For this discussion item, please watch the following talk and summarize what you found to be the most important or interesting points. The first half will cover some of the mathematical techniques covered in this unit’s reading and the second half some of the data management challenges in an industrial-scale recommendation system.
http://www.youtube.com/watch?v=3LBgiFch4_g
One of the biggest challenges with creating a recommender system is the sheer volume of data that needs to be processed. With over 4 million users and 500,000 artists, Spotify has a mammoth-sized databank of information to sift through. Though the talk given by Christopher Johnson was given back in 2014, the findings are even more relevant in today’s data-driven world.
Spotify needed a way to create recommendations for users in a faster and more efficient manner.
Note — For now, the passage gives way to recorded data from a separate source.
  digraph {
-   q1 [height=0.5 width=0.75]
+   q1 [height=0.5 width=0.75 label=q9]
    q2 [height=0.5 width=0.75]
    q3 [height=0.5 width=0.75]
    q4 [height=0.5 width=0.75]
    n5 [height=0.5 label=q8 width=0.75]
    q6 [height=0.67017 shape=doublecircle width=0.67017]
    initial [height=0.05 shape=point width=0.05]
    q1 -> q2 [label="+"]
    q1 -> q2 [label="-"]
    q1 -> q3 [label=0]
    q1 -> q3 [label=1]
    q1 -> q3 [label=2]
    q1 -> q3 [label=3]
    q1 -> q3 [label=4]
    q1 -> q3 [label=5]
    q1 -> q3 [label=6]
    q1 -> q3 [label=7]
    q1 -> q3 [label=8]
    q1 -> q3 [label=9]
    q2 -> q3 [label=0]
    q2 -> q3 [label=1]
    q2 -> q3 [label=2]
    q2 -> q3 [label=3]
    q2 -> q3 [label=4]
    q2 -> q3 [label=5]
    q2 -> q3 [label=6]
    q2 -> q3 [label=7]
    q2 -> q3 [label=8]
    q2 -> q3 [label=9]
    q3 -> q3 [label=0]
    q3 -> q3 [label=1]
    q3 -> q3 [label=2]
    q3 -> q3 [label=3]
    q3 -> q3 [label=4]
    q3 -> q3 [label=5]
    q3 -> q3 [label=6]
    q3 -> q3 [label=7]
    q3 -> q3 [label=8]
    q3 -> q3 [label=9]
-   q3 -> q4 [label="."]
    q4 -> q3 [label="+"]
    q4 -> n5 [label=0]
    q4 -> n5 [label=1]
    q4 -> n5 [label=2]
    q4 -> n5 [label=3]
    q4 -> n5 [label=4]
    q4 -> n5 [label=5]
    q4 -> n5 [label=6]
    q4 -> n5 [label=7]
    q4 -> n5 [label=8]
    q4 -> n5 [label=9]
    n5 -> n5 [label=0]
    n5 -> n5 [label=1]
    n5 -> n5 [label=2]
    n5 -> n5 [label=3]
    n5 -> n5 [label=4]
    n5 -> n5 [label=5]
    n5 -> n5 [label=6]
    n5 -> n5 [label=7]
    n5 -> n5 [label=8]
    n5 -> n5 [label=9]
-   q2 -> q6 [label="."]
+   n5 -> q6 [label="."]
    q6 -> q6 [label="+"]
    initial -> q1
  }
At the time of the video, their current process was to use Hadoop to break the data into chunks, calculate the intermediate terms, and then aggregate afterwards to solve for the optimal user-vectors. The biggest drawback was that the process required reading and writing from disk at each iteration.
The proposal for this I/O bottleneck was to utilize Spark, which loads the ratings matrix into memory and caches the data. This removes the need to keep reading and writing from disk at each iteration, ultimately saving a lot of computation time.
Johnson goes on to describe the original technique using Hadoop and 2 additional Spark-oriented processes.
As expected, run time decreased drastically from 10 hours using the original Hadoop methodology, to 3.5 hours using the full-gridify search, and finally to 1.5 hours using the half-gridify search. With the massive amount of new information that Spotify likely receives on a daily basis, it’s imperative that the recommendations be computed in as little amount of time as possible.